Karl Sanders dürfte den meisten namentlich nur als Mastermind von Nile bekannt sein, mit denen man brutal-schnellen, orientalisch beeinflussten Death Metal verbindet, in dem ab und zu atmosphärische Elemente in Form von Samples oder exotisch anmutenden Instrumenten aufscheinen. Aber eben nur ab und zu. Und das reichte Karl Sanders nicht, um seine Vorliebe für die von ägyptisch beeinflusster Musik und Mythologie durchdrungene Seite bei Nile auszuleben. Also brachte er bereits 2004 den Langspieler "Saurian Meditations" heraus, auf dem es dann auch fast nichts Metal-Lastiges zu hören gab. Lediglich das ein oder andere clean eingespielte Gitarrensolo, das der atmosphärischen Untermalung dienen sollte.
Solcherlei Spielereien lässt Karl Sanders nun - zum Glück - gänzlich aus der Musik von "Saurian Exorcism" heraus. Man merkt dem Album von vorn bis hinten an, dass es sich nicht - wie noch der Vorgänger - aus größtenteils über Jahre angesammeltem Material zusammensetzt. Es wirkt wie aus einem Guss, wie eine hörspielartige Reise entlang der Pyramiden und Tempel des Landes am Nil.
Dass die beiden Alben konzeptionell miteinander verbunden sind, ist den Titeln zu entnehmen. Waren dementsprechend auf "Saurian Meditations" zumeist eher ruhigere Songs zu vernehmen, so könnte man auf "Saurian Exorcism" höchstens noch "Contemplate This On The Tree Of Woe" in diese Reihe stellen. Die anderen Tracks erinnern eher an rituelle Zeremoniegesänge, wie es denn Titel wie "A Most Effective Exorcism Against Azagthoth And His Emissaries" auch nahelegen. Hier gibt es schamanistisch anmutende Percussions, dunkle Chöre und viel atmosphärisches Sample-Beiwerk. Auch "Impalement And Cruxifiction Of The Last Remants Of The Pre Human Serpent Volk" ist mit schweren Trommelrhythmen und Hörnern unterlegt, geradezu unheimlich und beschwörend. Zusammengenommen sind die Tracks nun endgültig zu solcher Reife gelangt, dass man ohne weiteres die Augen schließen und den schweißgebadeten Sklaven beim Bau der mächtigen Pyramiden zuschauen oder einem geheimen Exorzismus beiwohnen kann. Im Abschlusstrack "Dying Embers Of The Aga Mass SSSratu" spürt man förmlich die letzten Sonnenstrahlen des Tages, wenn Amun-Re ein weiteres mal rot-glühend ins ewige Meer aus Sand hinabsteigt, um die Unterwelt ein weiteres Mal zu durchfahren. Unglaublich, diese Dichte!
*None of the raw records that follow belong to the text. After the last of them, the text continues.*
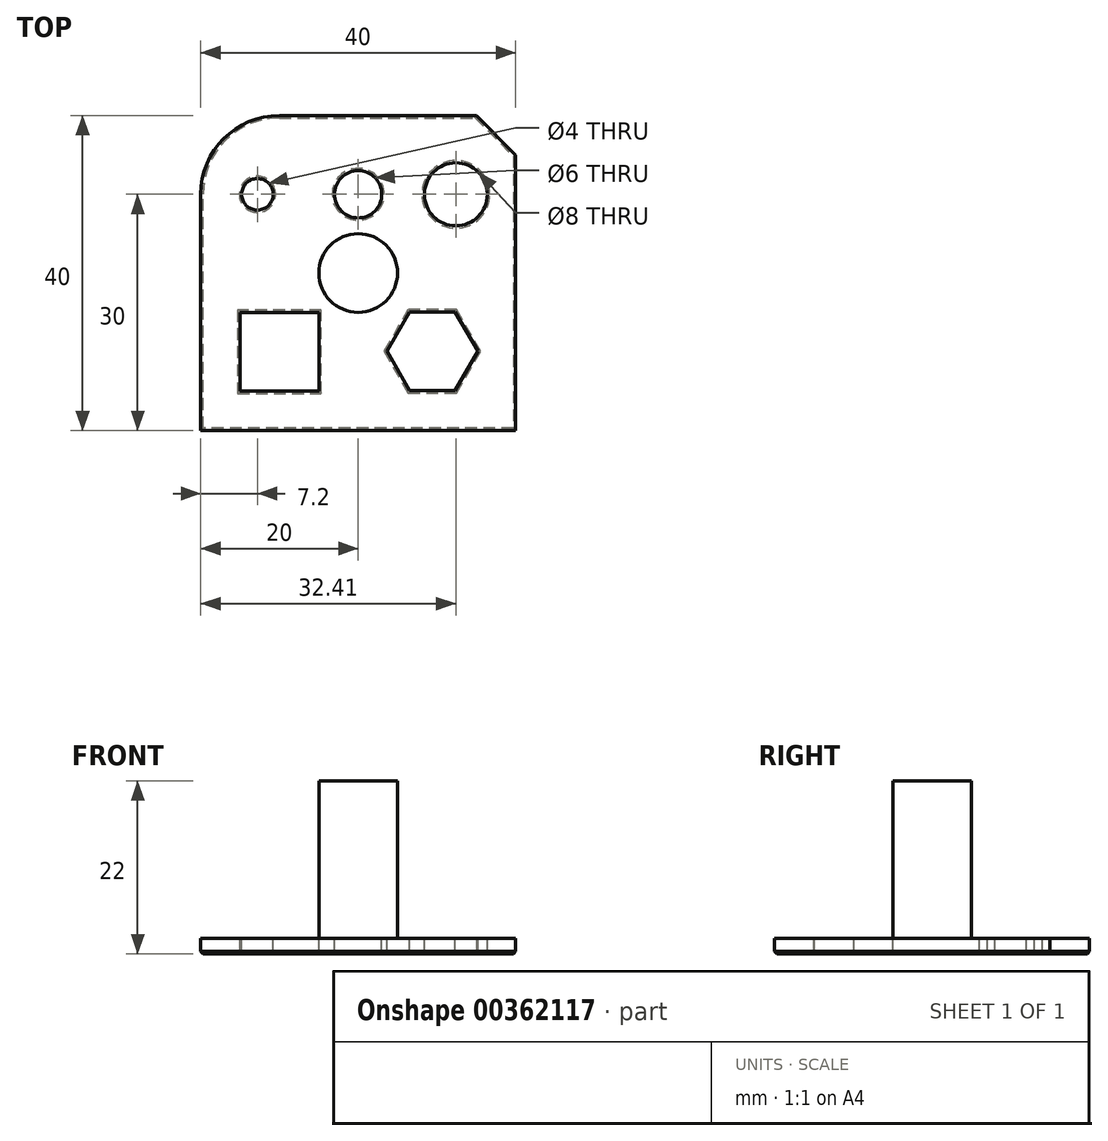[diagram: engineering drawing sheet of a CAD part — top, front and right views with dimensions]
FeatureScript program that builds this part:
annotation { "Feature Type Name" : "Feature", "Feature Type Description" : "" }
export const myFeature = defineFeature(function(context is Context, id is Id, definition is map)
    precondition{}
    {
        {
            var Q0;
            Q0=qCreatedBy(makeId("Top.planeOp"),FACE);
            var sketch = newSketch(context, id + "F0", { "sketchPlane" : qUnion([Q0])});
            skLineSegment(sketch, "E0.bottom", {"start": v(-20, 20) * mm, "end": v(20, 20) * mm});
            skLineSegment(sketch, "E0.top", {"start": v(-20, -20) * mm, "end": v(20, -20) * mm});
            skLineSegment(sketch, "E0.left", {"start": v(-20, 20) * mm, "end": v(-20, -20) * mm});
            skLineSegment(sketch, "E0.right", {"start": v(20, 20) * mm, "end": v(20, -20) * mm});
            skPoint(sketch, "E0.middle", {"position": v(0, 0) * mm});
            skSolve(sketch);
        }
        {
            var Q0;
            Q0=makeQuery(id+"F0.imprint","IMPRINT",FACE,{"disambiguationData":[TD([[makeQuery(id+"F0.imprint","IMPRINT",EDGE,{"derivedFrom":sQuery(id+"F0.wireOp",EDGE,"E0.bottom")}),-1.0]])]});
            extrude(context, id + "F1", {"entities" : qUnion([Q0]), "depth" : 2 * mm, "offsetDistance" : 25 * mm});
        }
        {
            var Q0;
            Q0=makeQuery(id+"F1.opExtrude","CAP_FACE",FACE,{"disambiguationData":[OSD([sQuery(id+"F0.wireOp",EDGE,"E0.bottom"),sQuery(id+"F0.wireOp",EDGE,"E0.top"),sQuery(id+"F0.wireOp",EDGE,"E0.left"),sQuery(id+"F0.wireOp",EDGE,"E0.right")])],"isStart":false});
            var sketch = newSketch(context, id + "F2", { "sketchPlane" : qUnion([Q0])});
            skLineSegment(sketch, "E1", {"start": v(-20, 10) * mm, "end": v(20, 10) * mm, "construction": true});
            skCircle(sketch, "E2", {"center": v(-12.8, 10) * mm, "radius": 2 * mm});
            skCircle(sketch, "E3", {"center": v(0, 10) * mm, "radius": 3 * mm});
            skCircle(sketch, "E4", {"center": v(12.41, 10) * mm, "radius": 4 * mm});
            skLineSegment(sketch, "E5.bottom", {"start": v(-15, -5) * mm, "end": v(-5, -5) * mm});
            skLineSegment(sketch, "E5.top", {"start": v(-15, -15) * mm, "end": v(-5, -15) * mm});
            skLineSegment(sketch, "E5.left", {"start": v(-15, -5) * mm, "end": v(-15, -15) * mm});
            skLineSegment(sketch, "E5.right", {"start": v(-5, -5) * mm, "end": v(-5, -15) * mm});
            skPoint(sketch, "E5.middle", {"position": v(-10, -10) * mm});
            skCircle(sketch, "E6.cCircle", {"center": v(9.42, -9.94) * mm, "radius": 5 * mm, "construction": true});
            skLineSegment(sketch, "E6.0", {"start": v(6.53, -4.94) * mm, "end": v(12.3, -4.94) * mm});
            skLineSegment(sketch, "E6.1", {"start": v(12.3, -4.94) * mm, "end": v(15.2, -9.94) * mm});
            skLineSegment(sketch, "E6.2", {"start": v(15.2, -9.94) * mm, "end": v(12.3, -14.94) * mm});
            skLineSegment(sketch, "E6.3", {"start": v(12.3, -14.94) * mm, "end": v(6.53, -14.94) * mm});
            skLineSegment(sketch, "E6.4", {"start": v(6.53, -14.94) * mm, "end": v(3.65, -9.94) * mm});
            skLineSegment(sketch, "E6.5", {"start": v(3.65, -9.94) * mm, "end": v(6.53, -4.94) * mm});
            skPoint(sketch, "E6.0.midPoint", {"position": v(9.42, -4.94) * mm});
            skSolve(sketch);
        }
        {
            var Q0;
            Q0 = qSketchRegion(id + "F2", true);
            var Q1;
            Q1=makeQuery(id+"F1.opExtrude","CAP_FACE",FACE,{"disambiguationData":[OSD([sQuery(id+"F0.wireOp",EDGE,"E0.bottom"),sQuery(id+"F0.wireOp",EDGE,"E0.top"),sQuery(id+"F0.wireOp",EDGE,"E0.left"),sQuery(id+"F0.wireOp",EDGE,"E0.right")])],"isStart":true});
            extrude(context, id + "F3", {"entities" : qUnion([Q0]), "operationType" : NewBodyOperationType.REMOVE, "endBound" : BoundingType.UP_TO_SURFACE, "oppositeDirection" : true, "depth" : 25 * mm, "endBoundEntityFace" : qUnion([Q1]), "offsetDistance" : 25 * mm});
        }
        {
            var Q0;
            Q0=makeQuery(id+"F1.opExtrude","SWEPT_EDGE",EDGE,{"disambiguationData":[OSD([sQuery(id+"F0.wireOp",EDGE,"E0.bottom"),sQuery(id+"F0.wireOp",EDGE,"E0.left")])]});
            fillet(context, id + "F4", {"entities" : qUnion([Q0]), "radius" : 10 * mm, "tangentPropagation" : true, "allowEdgeOverflow" : false});
        }
        {
            var Q0;
            Q0=makeQuery(id+"F1.opExtrude","SWEPT_EDGE",EDGE,{"disambiguationData":[OSD([sQuery(id+"F0.wireOp",EDGE,"E0.bottom"),sQuery(id+"F0.wireOp",EDGE,"E0.right")])]});
            chamfer(context, id + "F5", {"entities" : qUnion([Q0]), "width" : 5 * mm, "tangentPropagation" : true});
        }
        {
            var Q0;
            Q0=makeQuery(id+"F1.opExtrude","CAP_FACE",FACE,{"disambiguationData":[OSD([sQuery(id+"F0.wireOp",EDGE,"E0.bottom"),sQuery(id+"F0.wireOp",EDGE,"E0.top"),sQuery(id+"F0.wireOp",EDGE,"E0.left"),sQuery(id+"F0.wireOp",EDGE,"E0.right")])],"isStart":false});
            var sketch = newSketch(context, id + "F6", { "sketchPlane" : qUnion([Q0])});
            skCircle(sketch, "E7", {"center": v(0, 0) * mm, "radius": 5 * mm});
            skSolve(sketch);
        }
        {
            var Q0;
            Q0=makeQuery(id+"F6.imprint","IMPRINT",FACE,{"disambiguationData":[TD([[makeQuery(id+"F6.imprint","IMPRINT",EDGE,{"derivedFrom":sQuery(id+"F6.wireOp",EDGE,"E7")}),1.0]])]});
            extrude(context, id + "F7", {"entities" : qUnion([Q0]), "operationType" : NewBodyOperationType.ADD, "depth" : 20 * mm, "offsetDistance" : 25 * mm});
        }
        {
            var Q0;
            Q0=makeQuery(id+"F1.opExtrude","CAP_FACE",FACE,{"disambiguationData":[OSD([sQuery(id+"F0.wireOp",EDGE,"E0.bottom"),sQuery(id+"F0.wireOp",EDGE,"E0.top"),sQuery(id+"F0.wireOp",EDGE,"E0.left"),sQuery(id+"F0.wireOp",EDGE,"E0.right")])],"isStart":true});
            chamfer(context, id + "F8", {"entities" : qUnion([Q0]), "width" : 0.3 * mm, "tangentPropagation" : true});
        }
    });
Da mag Karl Sanders ruhig zu den besten 20 Death-Metal-Gitarrenspielern aller Zeiten gezählt werden. Aber hier zeigt er ganz andere Facetten, wenn er Instrumente wie die Baglama Saz oder die Glissentar spielt, selber Hand an die Percussions legt. Das zeigt seine Vielseitigkeit und Genialität, mithin auch sein Einfühlungsvermögen für die Kultur und Geschichte Ägyptens - ohne selbst jemals dort gewesen zu sein!
Wer also schon immer einmal von Niles ruhiger Seite in materialisierter Form geträumt hat, der dürfte spätestens beim Kauf von "Saurian Exorcisms" nichts mehr falsch machen. Ein ganz und gar unmetallisches Meisterwerk von einem der Meister des Death Metals. Respekt!